## Records excerpted from a collection
_ _ _ _

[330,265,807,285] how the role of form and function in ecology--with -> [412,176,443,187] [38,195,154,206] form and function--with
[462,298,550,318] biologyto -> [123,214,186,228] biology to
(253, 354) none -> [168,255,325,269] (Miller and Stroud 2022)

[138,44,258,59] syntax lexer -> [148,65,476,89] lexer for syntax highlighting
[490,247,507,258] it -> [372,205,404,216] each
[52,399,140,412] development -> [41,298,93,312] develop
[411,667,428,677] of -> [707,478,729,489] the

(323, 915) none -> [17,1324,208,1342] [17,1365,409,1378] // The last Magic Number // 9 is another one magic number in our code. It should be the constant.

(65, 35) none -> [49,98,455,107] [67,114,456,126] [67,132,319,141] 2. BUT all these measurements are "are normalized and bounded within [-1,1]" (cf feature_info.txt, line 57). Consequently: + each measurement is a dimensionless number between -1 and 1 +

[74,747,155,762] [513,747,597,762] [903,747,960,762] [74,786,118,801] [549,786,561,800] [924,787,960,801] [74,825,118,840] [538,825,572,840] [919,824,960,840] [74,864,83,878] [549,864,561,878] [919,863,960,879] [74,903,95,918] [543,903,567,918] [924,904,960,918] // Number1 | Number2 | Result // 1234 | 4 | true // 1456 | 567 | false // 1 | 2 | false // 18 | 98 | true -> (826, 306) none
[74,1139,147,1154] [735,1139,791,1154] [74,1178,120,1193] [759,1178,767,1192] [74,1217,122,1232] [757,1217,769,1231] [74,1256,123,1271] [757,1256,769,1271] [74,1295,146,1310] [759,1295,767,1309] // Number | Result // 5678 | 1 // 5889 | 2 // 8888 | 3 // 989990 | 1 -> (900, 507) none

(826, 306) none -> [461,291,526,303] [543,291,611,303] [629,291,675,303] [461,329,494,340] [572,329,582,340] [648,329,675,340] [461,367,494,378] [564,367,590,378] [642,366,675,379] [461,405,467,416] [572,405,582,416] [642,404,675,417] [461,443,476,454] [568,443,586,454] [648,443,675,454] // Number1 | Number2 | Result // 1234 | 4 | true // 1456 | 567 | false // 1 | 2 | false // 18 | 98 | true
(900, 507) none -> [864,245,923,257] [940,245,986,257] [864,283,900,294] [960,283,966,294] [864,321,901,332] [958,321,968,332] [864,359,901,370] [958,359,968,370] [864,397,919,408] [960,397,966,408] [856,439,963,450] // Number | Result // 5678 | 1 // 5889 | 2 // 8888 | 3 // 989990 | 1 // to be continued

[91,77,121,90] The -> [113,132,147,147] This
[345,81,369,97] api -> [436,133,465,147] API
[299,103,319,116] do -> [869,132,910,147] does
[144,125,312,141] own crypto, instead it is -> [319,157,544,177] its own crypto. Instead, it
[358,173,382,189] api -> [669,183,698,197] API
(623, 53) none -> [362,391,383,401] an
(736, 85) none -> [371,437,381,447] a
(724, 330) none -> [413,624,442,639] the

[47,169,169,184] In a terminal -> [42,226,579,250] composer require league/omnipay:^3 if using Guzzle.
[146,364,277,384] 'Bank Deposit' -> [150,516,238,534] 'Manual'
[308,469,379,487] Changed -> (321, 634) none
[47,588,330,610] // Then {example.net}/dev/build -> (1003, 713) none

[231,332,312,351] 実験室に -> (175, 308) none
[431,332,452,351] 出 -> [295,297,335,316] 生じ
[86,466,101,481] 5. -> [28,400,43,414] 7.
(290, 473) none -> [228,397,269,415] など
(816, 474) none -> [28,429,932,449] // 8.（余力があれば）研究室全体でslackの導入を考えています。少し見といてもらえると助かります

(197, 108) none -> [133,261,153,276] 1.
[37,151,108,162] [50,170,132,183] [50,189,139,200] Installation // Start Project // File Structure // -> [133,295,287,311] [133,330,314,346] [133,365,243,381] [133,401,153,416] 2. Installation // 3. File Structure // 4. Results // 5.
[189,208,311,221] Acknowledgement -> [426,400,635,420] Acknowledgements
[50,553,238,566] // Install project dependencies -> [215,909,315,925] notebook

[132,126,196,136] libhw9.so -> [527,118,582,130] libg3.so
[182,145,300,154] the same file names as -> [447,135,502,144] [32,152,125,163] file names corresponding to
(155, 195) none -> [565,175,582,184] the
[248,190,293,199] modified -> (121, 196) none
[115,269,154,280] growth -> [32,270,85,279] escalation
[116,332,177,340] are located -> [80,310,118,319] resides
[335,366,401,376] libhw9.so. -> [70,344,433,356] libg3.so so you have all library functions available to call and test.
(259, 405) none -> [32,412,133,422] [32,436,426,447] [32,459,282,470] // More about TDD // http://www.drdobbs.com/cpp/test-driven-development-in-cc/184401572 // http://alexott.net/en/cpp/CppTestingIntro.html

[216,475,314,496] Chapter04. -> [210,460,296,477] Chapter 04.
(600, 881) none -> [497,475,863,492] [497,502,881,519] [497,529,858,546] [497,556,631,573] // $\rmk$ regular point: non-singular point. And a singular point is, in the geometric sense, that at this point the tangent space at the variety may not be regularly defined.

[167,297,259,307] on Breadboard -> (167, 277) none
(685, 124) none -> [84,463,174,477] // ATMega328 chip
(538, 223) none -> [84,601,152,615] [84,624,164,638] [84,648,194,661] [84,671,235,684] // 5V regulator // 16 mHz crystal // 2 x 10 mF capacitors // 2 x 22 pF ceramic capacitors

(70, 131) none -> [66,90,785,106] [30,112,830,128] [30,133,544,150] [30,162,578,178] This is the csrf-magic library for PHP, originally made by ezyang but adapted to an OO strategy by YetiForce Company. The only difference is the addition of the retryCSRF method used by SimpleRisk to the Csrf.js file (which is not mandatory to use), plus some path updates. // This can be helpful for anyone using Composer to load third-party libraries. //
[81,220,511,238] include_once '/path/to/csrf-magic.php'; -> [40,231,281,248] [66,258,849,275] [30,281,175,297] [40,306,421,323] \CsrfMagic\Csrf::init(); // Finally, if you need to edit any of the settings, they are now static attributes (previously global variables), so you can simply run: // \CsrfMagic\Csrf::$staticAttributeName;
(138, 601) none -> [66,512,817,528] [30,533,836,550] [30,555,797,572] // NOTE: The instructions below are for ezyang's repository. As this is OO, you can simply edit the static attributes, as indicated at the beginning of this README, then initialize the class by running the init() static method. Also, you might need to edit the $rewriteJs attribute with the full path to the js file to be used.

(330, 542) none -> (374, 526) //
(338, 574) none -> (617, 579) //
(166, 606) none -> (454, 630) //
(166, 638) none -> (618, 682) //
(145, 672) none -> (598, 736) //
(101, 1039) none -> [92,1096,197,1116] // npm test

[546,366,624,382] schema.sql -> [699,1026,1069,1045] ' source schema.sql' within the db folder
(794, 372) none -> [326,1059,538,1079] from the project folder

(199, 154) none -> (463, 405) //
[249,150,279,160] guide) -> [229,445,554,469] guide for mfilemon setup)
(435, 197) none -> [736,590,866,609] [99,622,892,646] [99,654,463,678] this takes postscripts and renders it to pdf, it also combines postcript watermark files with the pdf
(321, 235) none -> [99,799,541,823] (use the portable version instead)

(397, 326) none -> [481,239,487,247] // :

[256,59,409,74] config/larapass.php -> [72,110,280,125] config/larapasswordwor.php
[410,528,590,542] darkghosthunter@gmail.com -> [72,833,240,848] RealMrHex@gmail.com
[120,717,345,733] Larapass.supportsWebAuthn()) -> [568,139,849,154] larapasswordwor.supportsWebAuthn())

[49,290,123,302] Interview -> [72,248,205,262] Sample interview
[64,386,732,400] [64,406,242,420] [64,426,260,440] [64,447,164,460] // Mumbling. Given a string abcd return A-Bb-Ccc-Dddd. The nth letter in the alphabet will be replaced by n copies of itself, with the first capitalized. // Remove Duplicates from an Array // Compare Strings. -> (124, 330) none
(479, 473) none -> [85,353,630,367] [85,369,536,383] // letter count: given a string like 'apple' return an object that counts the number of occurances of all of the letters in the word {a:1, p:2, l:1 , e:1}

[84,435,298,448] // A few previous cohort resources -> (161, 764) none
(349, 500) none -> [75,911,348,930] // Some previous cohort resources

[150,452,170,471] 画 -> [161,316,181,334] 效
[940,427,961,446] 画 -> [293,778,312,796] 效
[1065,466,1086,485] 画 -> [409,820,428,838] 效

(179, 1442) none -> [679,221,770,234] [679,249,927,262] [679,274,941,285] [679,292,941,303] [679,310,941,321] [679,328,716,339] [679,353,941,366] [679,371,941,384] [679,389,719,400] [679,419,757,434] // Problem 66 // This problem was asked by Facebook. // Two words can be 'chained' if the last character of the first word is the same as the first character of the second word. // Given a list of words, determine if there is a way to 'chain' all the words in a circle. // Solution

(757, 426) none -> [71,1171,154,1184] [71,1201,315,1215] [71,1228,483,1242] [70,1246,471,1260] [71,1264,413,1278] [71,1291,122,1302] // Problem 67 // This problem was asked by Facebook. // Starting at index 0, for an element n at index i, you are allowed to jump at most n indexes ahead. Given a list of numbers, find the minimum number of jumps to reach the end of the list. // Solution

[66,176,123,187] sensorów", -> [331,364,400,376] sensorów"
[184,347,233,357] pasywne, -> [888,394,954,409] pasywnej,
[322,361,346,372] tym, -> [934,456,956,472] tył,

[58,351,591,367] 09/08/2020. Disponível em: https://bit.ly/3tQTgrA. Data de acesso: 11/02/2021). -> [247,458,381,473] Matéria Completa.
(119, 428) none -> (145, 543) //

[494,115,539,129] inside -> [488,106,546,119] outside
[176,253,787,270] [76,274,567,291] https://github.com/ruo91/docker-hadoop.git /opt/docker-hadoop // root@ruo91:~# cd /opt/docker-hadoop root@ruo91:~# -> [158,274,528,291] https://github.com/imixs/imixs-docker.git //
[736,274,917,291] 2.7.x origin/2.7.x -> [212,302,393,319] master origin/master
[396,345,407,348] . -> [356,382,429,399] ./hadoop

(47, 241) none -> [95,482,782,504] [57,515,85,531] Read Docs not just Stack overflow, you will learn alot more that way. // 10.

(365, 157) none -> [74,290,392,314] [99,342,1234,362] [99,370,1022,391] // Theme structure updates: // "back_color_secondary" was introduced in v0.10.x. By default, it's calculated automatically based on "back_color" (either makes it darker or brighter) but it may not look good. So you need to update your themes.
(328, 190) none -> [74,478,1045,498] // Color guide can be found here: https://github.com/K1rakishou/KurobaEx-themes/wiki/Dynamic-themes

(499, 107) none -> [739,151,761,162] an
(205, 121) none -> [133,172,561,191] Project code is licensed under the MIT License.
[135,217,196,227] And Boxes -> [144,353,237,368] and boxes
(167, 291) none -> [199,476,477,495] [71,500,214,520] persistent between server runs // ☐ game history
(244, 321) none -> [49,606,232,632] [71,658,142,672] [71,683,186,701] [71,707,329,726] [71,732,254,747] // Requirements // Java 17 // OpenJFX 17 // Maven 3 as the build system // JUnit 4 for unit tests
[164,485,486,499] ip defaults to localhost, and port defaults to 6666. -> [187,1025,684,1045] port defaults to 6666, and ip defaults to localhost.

_ _ _ _

## What is needed
In the records above, find every line with the word "that" and copy it.

## Expected answer
(600, 881) none -> [497,475,863,492] [497,502,881,519] [497,529,858,546] [497,556,631,573] // $\rmk$ regular point: non-singular point. And a singular point is, in the geometric sense, that at this point the tangent space at the variety may not be regularly defined.
(479, 473) none -> [85,353,630,367] [85,369,536,383] // letter count: given a string like 'apple' return an object that counts the number of occurances of all of the letters in the word {a:1, p:2, l:1 , e:1}
(47, 241) none -> [95,482,782,504] [57,515,85,531] Read Docs not just Stack overflow, you will learn alot more that way. // 10.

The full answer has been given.